** Opening Data records block **

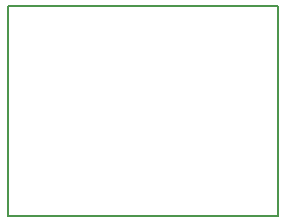
<source format=gbr>
G04 #@! TF.FileFunction,Profile,NP*
%FSLAX46Y46*%
G04 Gerber Fmt 4.6, Leading zero omitted, Abs format (unit mm)*
G04 Created by KiCad (PCBNEW 4.0.7) date 01/25/19 00:02:05*
%MOMM*%
%LPD*%
G01*
G04 APERTURE LIST*
%ADD10C,0.100000*%
%ADD11C,0.150000*%
G04 APERTURE END LIST*
D10*
D11*
X138430000Y-104140000D02*
X138430000Y-86360000D01*
X161290000Y-104140000D02*
X138430000Y-104140000D01*
X161290000Y-86360000D02*
X161290000Y-104140000D01*
X138430000Y-86360000D02*
X161290000Y-86360000D01*
M02*

</source>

** Closing Data records block **

■ Your objective:
The entries above should be retyped word for word, with all pictures omitted.

■ Reply to the exercise:
<source format=gbr>
G04 #@! TF.FileFunction,Profile,NP*
%FSLAX46Y46*%
G04 Gerber Fmt 4.6, Leading zero omitted, Abs format (unit mm)*
G04 Created by KiCad (PCBNEW 4.0.7) date 01/25/19 00:02:05*
%MOMM*%
%LPD*%
G01*
G04 APERTURE LIST*
%ADD10C,0.100000*%
%ADD11C,0.150000*%
G04 APERTURE END LIST*
D10*
D11*
X138430000Y-104140000D02*
X138430000Y-86360000D01*
X161290000Y-104140000D02*
X138430000Y-104140000D01*
X161290000Y-86360000D02*
X161290000Y-104140000D01*
X138430000Y-86360000D02*
X161290000Y-86360000D01*
M02*

</source>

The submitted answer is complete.